Request
Records follow. Select each line holding "Active".

Records for processing
-------
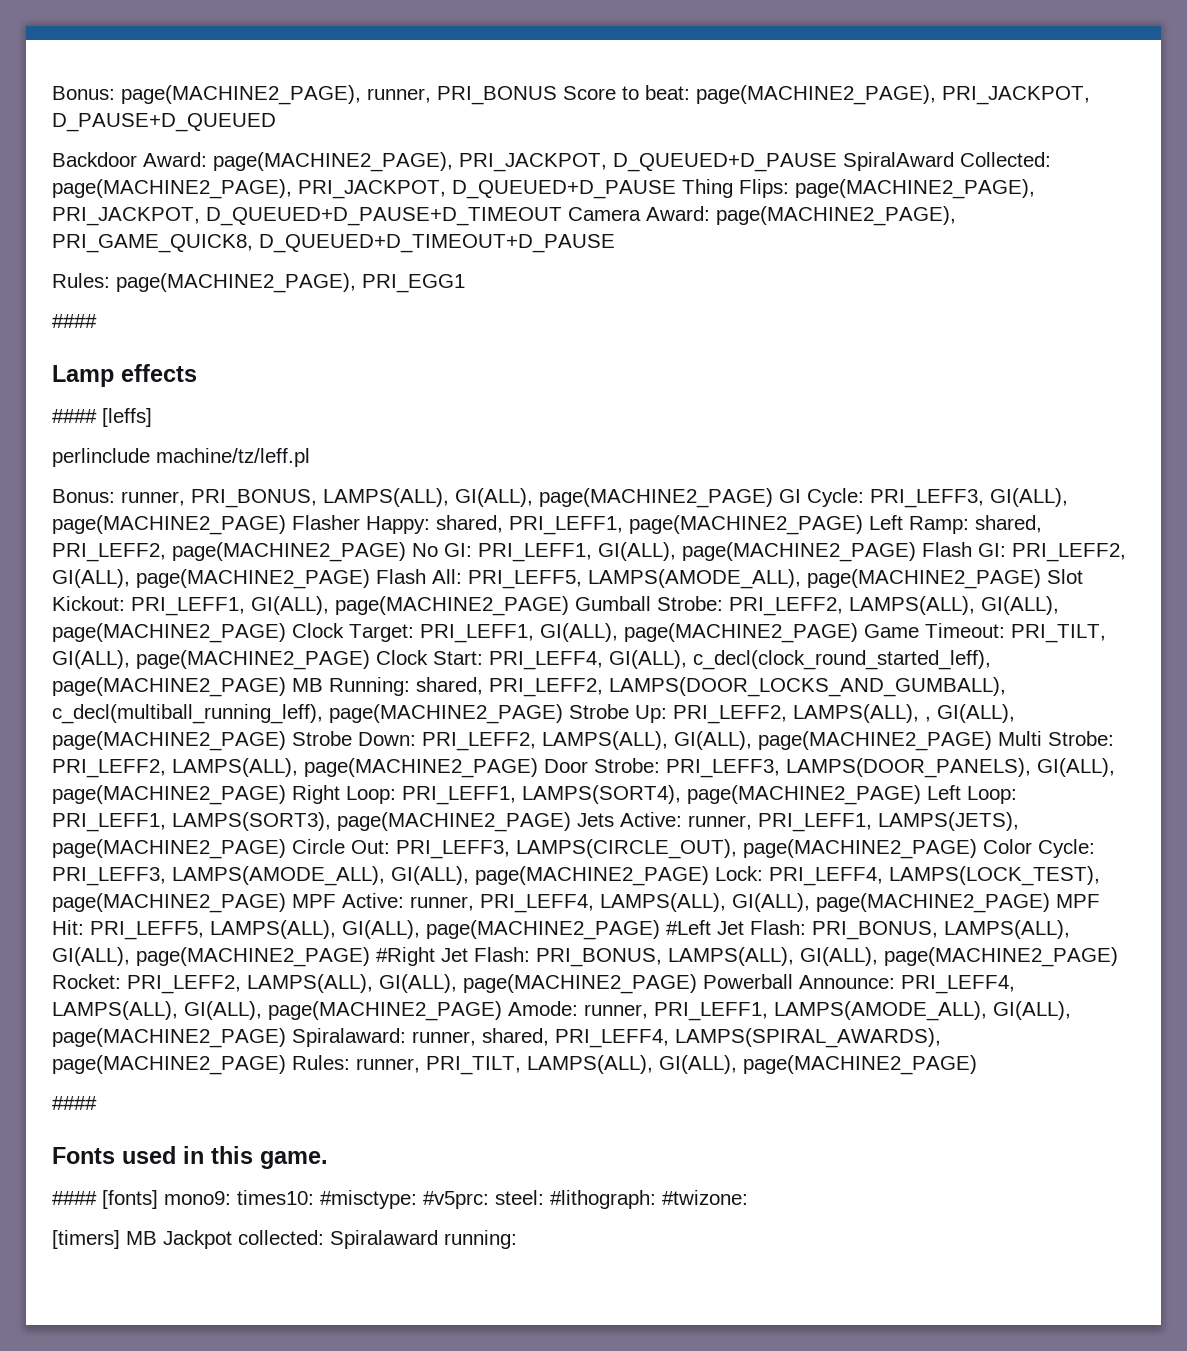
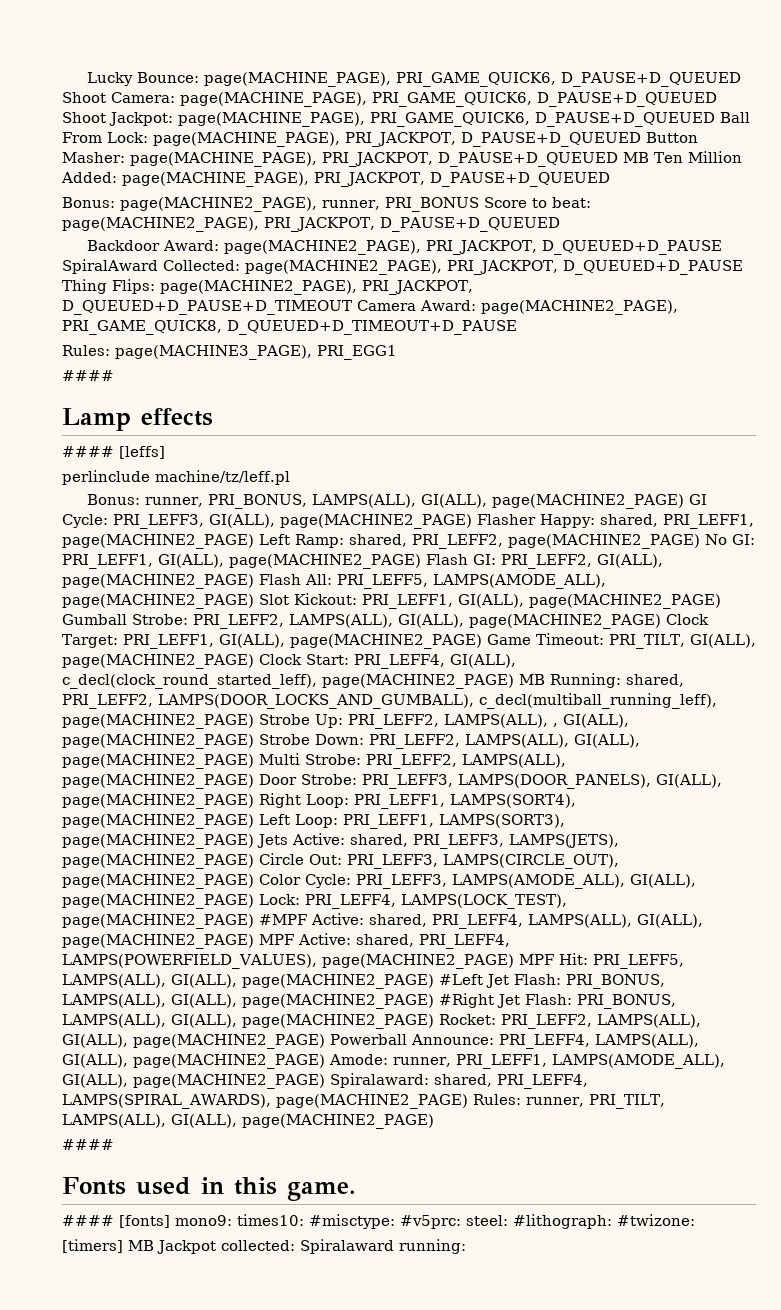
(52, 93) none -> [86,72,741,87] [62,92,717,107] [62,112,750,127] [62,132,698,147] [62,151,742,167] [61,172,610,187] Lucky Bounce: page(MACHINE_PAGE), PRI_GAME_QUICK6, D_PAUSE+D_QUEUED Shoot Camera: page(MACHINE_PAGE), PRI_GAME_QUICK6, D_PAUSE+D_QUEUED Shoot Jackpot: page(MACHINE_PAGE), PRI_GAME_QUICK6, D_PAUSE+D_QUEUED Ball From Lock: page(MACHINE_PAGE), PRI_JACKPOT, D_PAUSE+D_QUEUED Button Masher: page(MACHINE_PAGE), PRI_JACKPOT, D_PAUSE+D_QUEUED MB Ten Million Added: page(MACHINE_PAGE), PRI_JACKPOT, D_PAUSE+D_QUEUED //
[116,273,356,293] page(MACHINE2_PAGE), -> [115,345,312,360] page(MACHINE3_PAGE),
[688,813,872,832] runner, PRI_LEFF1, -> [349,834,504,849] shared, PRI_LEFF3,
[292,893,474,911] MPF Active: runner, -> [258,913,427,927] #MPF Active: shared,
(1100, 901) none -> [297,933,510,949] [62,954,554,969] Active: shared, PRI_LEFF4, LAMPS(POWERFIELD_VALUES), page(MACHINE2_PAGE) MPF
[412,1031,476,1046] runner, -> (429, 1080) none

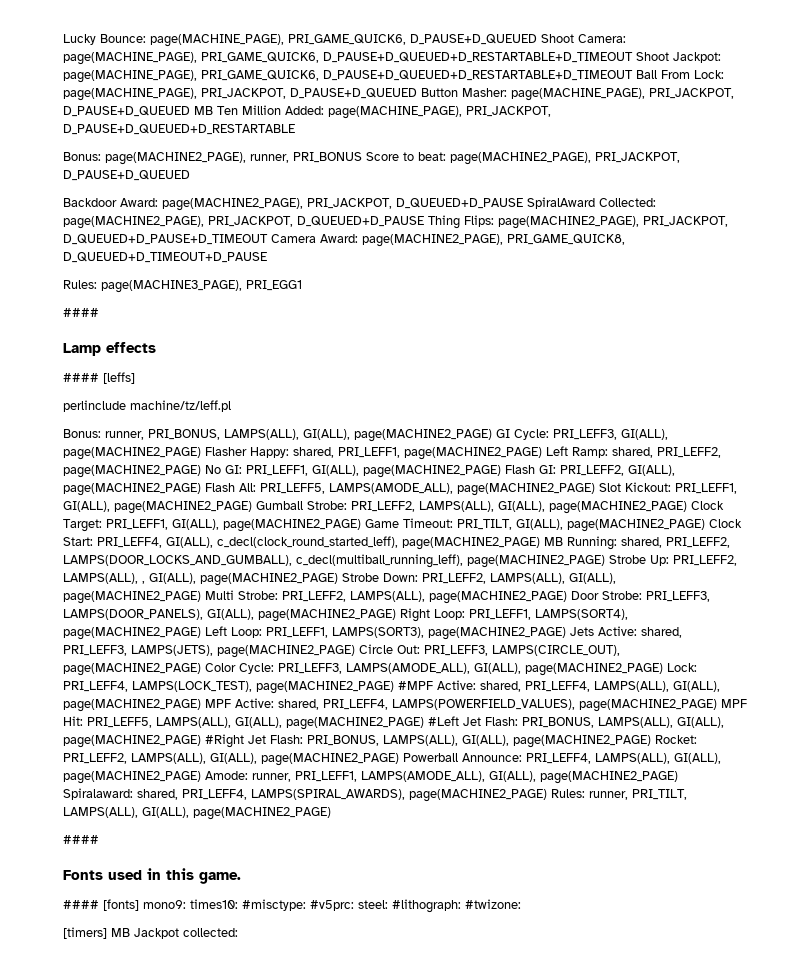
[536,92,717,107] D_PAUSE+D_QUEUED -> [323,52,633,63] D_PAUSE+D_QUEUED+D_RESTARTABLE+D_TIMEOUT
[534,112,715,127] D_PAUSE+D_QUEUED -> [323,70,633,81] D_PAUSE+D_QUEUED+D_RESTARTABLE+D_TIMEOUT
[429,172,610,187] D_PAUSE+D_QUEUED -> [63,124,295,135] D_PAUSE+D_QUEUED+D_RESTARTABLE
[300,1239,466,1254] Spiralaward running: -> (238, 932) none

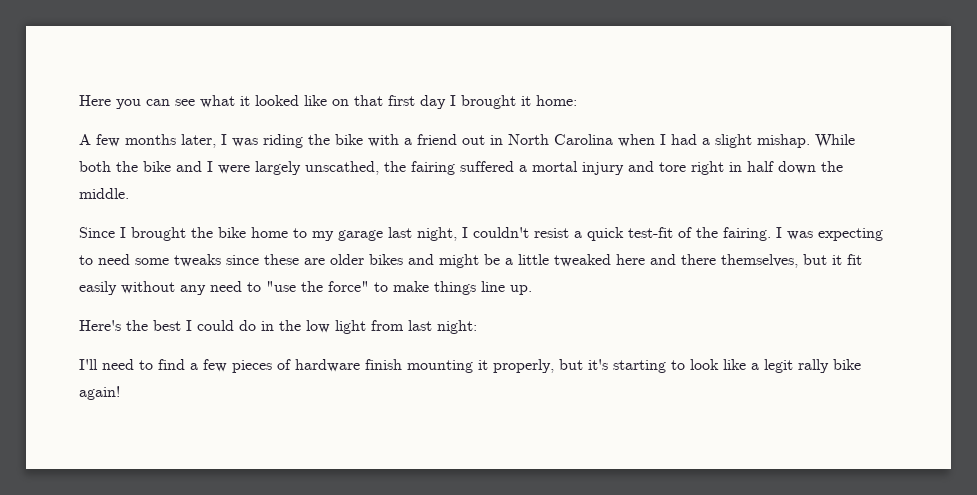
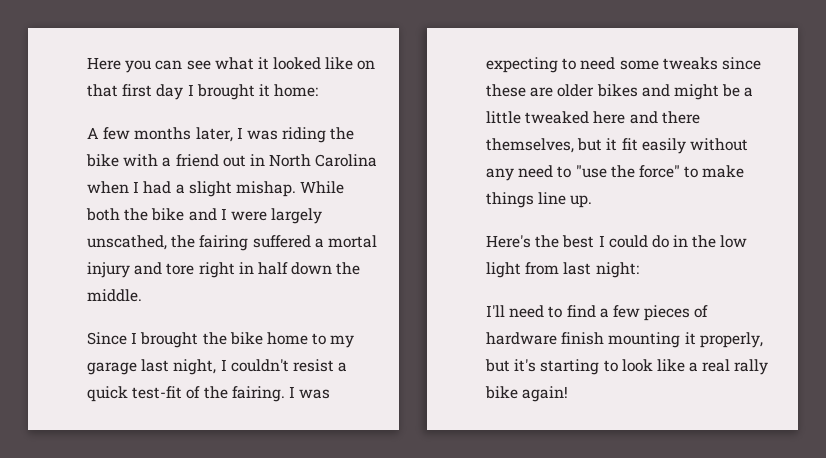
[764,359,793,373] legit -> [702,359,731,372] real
-------
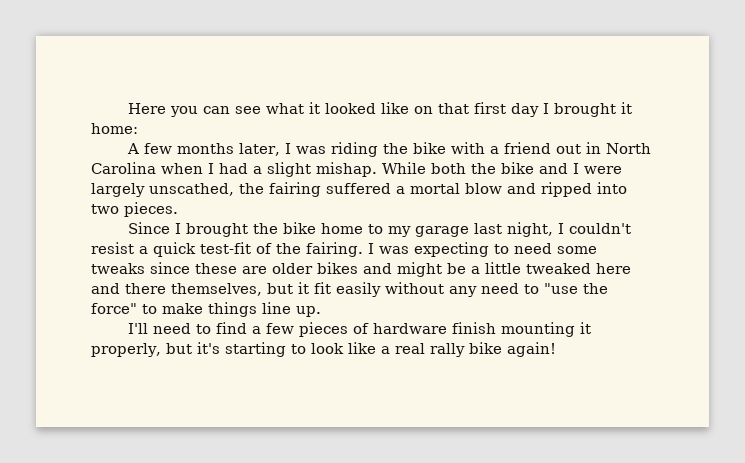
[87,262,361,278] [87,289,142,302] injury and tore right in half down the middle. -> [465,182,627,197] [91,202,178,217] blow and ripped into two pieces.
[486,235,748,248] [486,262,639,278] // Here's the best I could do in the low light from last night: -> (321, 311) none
-------
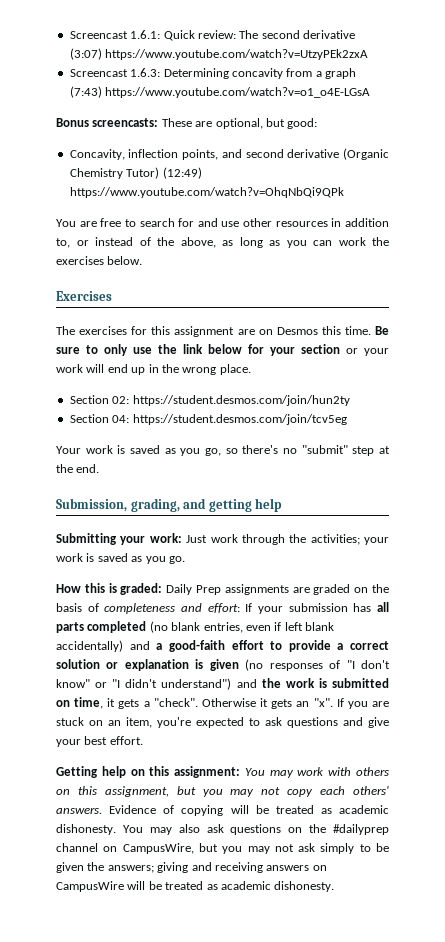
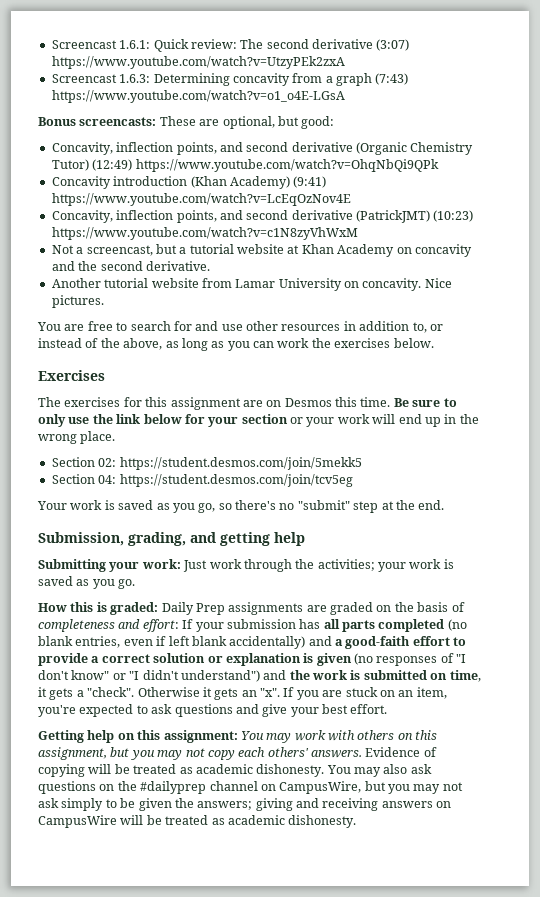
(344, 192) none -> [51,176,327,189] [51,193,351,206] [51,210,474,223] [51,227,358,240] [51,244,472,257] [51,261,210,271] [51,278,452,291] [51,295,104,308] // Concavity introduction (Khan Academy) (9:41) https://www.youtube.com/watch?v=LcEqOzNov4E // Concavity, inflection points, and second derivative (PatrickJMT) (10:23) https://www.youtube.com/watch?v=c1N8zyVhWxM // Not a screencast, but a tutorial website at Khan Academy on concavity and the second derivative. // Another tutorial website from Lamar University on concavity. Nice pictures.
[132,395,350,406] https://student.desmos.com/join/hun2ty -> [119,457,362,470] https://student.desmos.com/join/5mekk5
-------
Result of this task
[292,893,474,911] MPF Active: runner, -> [258,913,427,927] #MPF Active: shared,
(1100, 901) none -> [297,933,510,949] [62,954,554,969] Active: shared, PRI_LEFF4, LAMPS(POWERFIELD_VALUES), page(MACHINE2_PAGE) MPF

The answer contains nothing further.